From Babra to Mumbai: Learning independence in hostel corridors
Leaving home for the first time rarely feels heroic.
It feels quiet, uncertain, and strangely ordinary.
When I left Babra for Mumbai, I was thirteen years old a boy in the sixth standard, carrying more confusion than confidence. There were no speeches, no dramatic goodbyes, and no clear sense of what lay ahead. Only a small bag, unfamiliar streets waiting somewhere beyond the village, and the quiet understanding that life was about to change in ways I did not yet know how to name.
The school and the hostel stood on the same campus.
From that day onward, home and classroom became the same place and childhood slowly gave way to independence.
The interview
Before I was admitted, there was a small interview.

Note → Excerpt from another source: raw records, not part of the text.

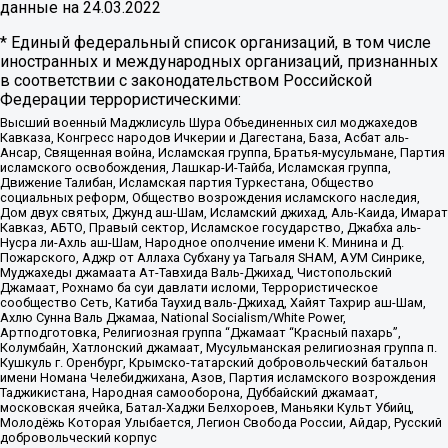
данные на
24.03.2022
* Единый федеральный список организаций, в том числе
иностранных и международных организаций, признанных
в соответствии с законодательством Российской
Федерации террористическими:
Высший военный Маджлисуль Шура Объединенных сил моджахедов
Кавказа, Конгресс народов Ичкерии и Дагестана, База, Асбат аль-
Ансар, Священная война, Исламская группа, Братья-мусульмане, Партия
исламского освобождения, Лашкар-И-Тайба, Исламская группа,
Движение Талибан, Исламская партия Туркестана, Общество
социальных реформ, Общество возрождения исламского наследия,
Дом двух святых, Джунд аш-Шам, Исламский джихад, Аль-Каида, Имарат
Кавказ, АБТО, Правый сектор, Исламское государство, Джабха аль-
Нусра ли-Ахль аш-Шам, Народное ополчение имени К. Минина и Д.
Пожарского, Аджр от Аллаха Субхану уа Тагьаля SHAM, АУМ Синрике,
Муджахеды джамаата Ат-Тавхида Валь-Джихад, Чистопольский
Джамаат, Рохнамо ба суи давлати исломи, Террористическое
сообщество Сеть, Катиба Таухид валь-Джихад, Хайят Тахрир аш-Шам,
Ахлю Сунна Валь Джамаа, National Socialism/White Power,
Артподготовка, Религиозная группа “Джамаат “Красный пахарь”,
Колумбайн, Хатлонский джамаат, Мусульманская религиозная группа п.
Кушкуль г. Оренбург, Крымско-татарский добровольческий батальон
имени Номана Челебиджихана, Азов, Партия исламского возрождения
Таджикистана, Народная самооборона, Дуббайский джамаат,
московская ячейка, Батал-Хаджи Белхороев, Маньяки Культ Убийц,
Молодёжь Которая Улыбается, Легион Свобода России, Айдар, Русский
добровольческий корпус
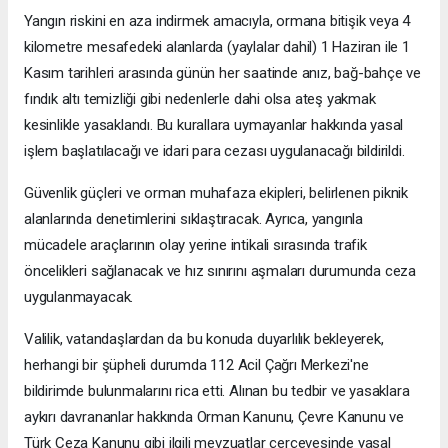
Yangın riskini en aza indirmek amacıyla, ormana bitişik veya 4
kilometre mesafedeki alanlarda (yaylalar dahil) 1 Haziran ile 1
Kasım tarihleri arasında günün her saatinde anız, bağ-bahçe ve
fındık altı temizliği gibi nedenlerle dahi olsa ateş yakmak
kesinlikle yasaklandı. Bu kurallara uymayanlar hakkında yasal
işlem başlatılacağı ve idari para cezası uygulanacağı bildirildi.
Güvenlik güçleri ve orman muhafaza ekipleri, belirlenen piknik
alanlarında denetimlerini sıklaştıracak. Ayrıca, yangınla
mücadele araçlarının olay yerine intikali sırasında trafik
öncelikleri sağlanacak ve hız sınırını aşmaları durumunda ceza
uygulanmayacak.
Valilik, vatandaşlardan da bu konuda duyarlılık bekleyerek,
herhangi bir şüpheli durumda 112 Acil Çağrı Merkezi'ne
bildirimde bulunmalarını rica etti. Alınan bu tedbir ve yasaklara
aykırı davrananlar hakkında Orman Kanunu, Çevre Kanunu ve
Türk Ceza Kanunu gibi ilgili mevzuatlar çerçevesinde yasal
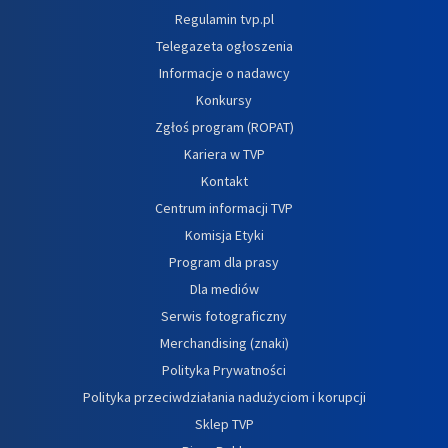
Regulamin tvp.pl
Telegazeta ogłoszenia
Informacje o nadawcy
Konkursy
Zgłoś program (ROPAT)
Kariera w TVP
Kontakt
Centrum informacji TVP
Komisja Etyki
Program dla prasy
Dla mediów
Serwis fotograficzny
Merchandising (znaki)
Polityka Prywatności
Polityka przeciwdziałania nadużyciom i korupcji
Sklep TVP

I still remember being handed a newspaper and asked to read the headline aloud. There was a cricket match that day, and the headline spoke about the result. I looked at the page carefully and began to read.
But instead of “cricket”, I read “chicket”.
In our village, that was how we had learned it C as “Ch”.
No one laughed. No one corrected me harshly.
But in that small moment, I understood something quietly and clearly: the world I was entering was very different from the one I was leaving behind.
Hostel corridors
Hostel life began without ceremony.
The school and the dormitory shared the same grounds, which meant that for most of the year, there was no going home. We returned to our villages only twice a year once during Diwali, and once around the summer holidays.
The rest of the time, the hostel was home.
Rooms were shared, often crowded. Bathrooms were basic. Hot water was rare. Privacy almost nonexistent. Dormitories were loud, restless, and endlessly busy.
Evenings were the hardest.
After study hours ended and the noise slowly faded, loneliness arrived quietly. Away from familiar voices, without the safety of routine, I began to understand what it meant to live on my own not in theory, but in practice.
There was chaos too.
Dozens of boys, different backgrounds, different habits, learning to share space, time, and patience.
And slowly, without realizing it, independence began to arrive.
Fifteen years away from home
What began as school life quietly became a long chapter.
From school through college and all the way until I became a Chartered Accountant, hostels remained my home. Nearly fifteen years passed in shared rooms, common dining halls, and corridors that changed names but never character.
Academics never came easily.
Progress was slow. Confidence is uncertain. More than once, the goal was simply to pass to move forward by narrow margins rather than by excellence.
But outside the classroom, another education was taking place.
I was learning to wake on time.
To manage small expenses.
To live with discomfort.
To handle failure quietly.
To wait patiently when clarity was missing.
Discipline did not arrive as a decision.
It arrived as a necessity.
What those years taught me
Looking back now, it is clear that hostels taught me far more than textbooks ever did.
They taught me independence before I understood its value.
They introduced me to loneliness before I learned resilience.
They shaped habits before I learned discipline.
In those corridors, I learned to trust slow progress.
To accept uncertainty.
To continue even when confidence was missing.
Long before I travelled across countries, I travelled inward there learning to live with myself, to manage silence, and to believe that ordinary beginnings could still lead somewhere meaningful.
A quiet gratitude
Today, when I look back from a very different city and a very different life, those years no longer feel difficult.
They feel necessary.
The boy who once read “chicket” instead of cricket did not become successful because of brilliance or speed.
He simply learned, slowly and quietly, how to be patient with life.
And that, perhaps, was the most important education of all.